Bagaimana buku ini bisa lolos? Seorang staf khusus Mendiknas Bidang Komunikasi-Media menjawab sambil melirik kertas di atas meja bahwa yang dinilai dari proses seleksi Pusbuk: 1) materi; 2) penyajian; 3) bahasa; 4) grafika. Dalam dua hal, materi serta penyajian maka kita pun akan bicara soal ketepatan isi untuk pembaca sasaran yang dalam dunia perbukuan sering disuratkan dengan usia pembaca. Jadi, pandangan Bang Miing memang debatable kalau ternyata tim penilai Pusbuk mengatakan bahwa content buku tersebut sudah pantas untuk pembaca sasaran anak SMP, apalagi dengan dalih anak-anak zaman sekarang lebih cerdas dari anak-anak zaman dulu—seperti perumpamaan yang disampaikan Gede Pasek, anggota DPR RI Komisi X dari Fraksi Demokrat: anak SMP sekarang sudah canggih menggunakan laptop.
Tidak ada yang salah dengan content buku Pak Beye yang tiap buku ditulis oleh penulis berbeda ini. Isinya pastilah menyiratkan berbagai sisi positif, terutama terkait pribadi Pak Beye. Tidak pula salah sosok Pak Beye yang diangkat dan ternyata diluluskan oleh Pusbuk karena Pak Beye adalah Presiden RI dan tokoh bangsa ini. Jadi, buku ini memang tidak perlu ditarik—disamakan dengan buku-buku terlarang yang diberangus sendiri kadang oleh pemerintah. Soal tudingan buku ini bermuatan politik, sudah jelas-jelas pengayaan PPKn subtema Kekuasaan dan Politik, pastilah isinya bermuatan politik. Beda maksud kalau isinya disebut bermuatan politis, hal ini masih harus dikaji lebih dalam lagi atau sekalian dibawa ke Mahkamah Konstitusi (benar apa enggak, ya?).

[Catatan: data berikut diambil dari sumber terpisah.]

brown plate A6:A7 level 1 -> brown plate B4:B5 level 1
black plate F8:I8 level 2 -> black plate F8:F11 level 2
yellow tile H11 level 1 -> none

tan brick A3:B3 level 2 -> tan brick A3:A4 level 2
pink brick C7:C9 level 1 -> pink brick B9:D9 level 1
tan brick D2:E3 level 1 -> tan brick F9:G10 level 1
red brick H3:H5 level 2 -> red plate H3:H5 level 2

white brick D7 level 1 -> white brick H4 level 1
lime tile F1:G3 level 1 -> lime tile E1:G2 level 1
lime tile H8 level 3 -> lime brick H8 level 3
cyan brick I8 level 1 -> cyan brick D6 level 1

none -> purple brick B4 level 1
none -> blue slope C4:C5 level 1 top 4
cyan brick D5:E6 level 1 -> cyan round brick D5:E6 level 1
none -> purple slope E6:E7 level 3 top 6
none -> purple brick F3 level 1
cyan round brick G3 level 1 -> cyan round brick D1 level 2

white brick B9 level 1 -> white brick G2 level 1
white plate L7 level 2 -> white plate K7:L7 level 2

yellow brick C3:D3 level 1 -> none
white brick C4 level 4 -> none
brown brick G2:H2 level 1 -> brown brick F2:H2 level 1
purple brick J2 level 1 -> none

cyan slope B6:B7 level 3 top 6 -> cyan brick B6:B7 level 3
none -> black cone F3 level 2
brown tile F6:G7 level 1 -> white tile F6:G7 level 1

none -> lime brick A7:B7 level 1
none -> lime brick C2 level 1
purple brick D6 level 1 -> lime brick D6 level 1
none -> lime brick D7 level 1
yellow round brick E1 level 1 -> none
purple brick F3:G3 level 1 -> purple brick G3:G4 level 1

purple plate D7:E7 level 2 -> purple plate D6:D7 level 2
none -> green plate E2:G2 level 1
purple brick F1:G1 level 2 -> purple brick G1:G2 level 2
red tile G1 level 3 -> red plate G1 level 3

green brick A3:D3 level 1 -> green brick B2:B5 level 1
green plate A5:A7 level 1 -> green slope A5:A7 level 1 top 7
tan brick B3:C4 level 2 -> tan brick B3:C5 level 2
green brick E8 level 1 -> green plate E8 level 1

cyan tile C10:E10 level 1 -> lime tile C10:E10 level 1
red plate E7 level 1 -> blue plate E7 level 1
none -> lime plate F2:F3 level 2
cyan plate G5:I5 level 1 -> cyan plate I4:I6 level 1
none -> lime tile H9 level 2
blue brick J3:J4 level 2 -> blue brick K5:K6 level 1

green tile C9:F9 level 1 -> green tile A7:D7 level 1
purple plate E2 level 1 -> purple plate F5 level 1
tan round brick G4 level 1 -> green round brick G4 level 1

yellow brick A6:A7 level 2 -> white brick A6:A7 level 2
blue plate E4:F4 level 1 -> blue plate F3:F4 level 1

Dalam beberapa berita, malah reaksi terkadang terlalu jauh bahwa buku ini dianggap menjadi semacam bentuk eksploitasi anak dengan politik pencitraan. Dulu, buku Pak Harto berjudul Soeharto: Pikiran, Ucapan dan Tindakan Saya yang terbit 1989 juga masuk pengadaan proyek Inpres. Tentu masa itu tidak ada yang berani meributkannya, padahal jelas-jelas judulnya menunjukkan sebuah pengaruh.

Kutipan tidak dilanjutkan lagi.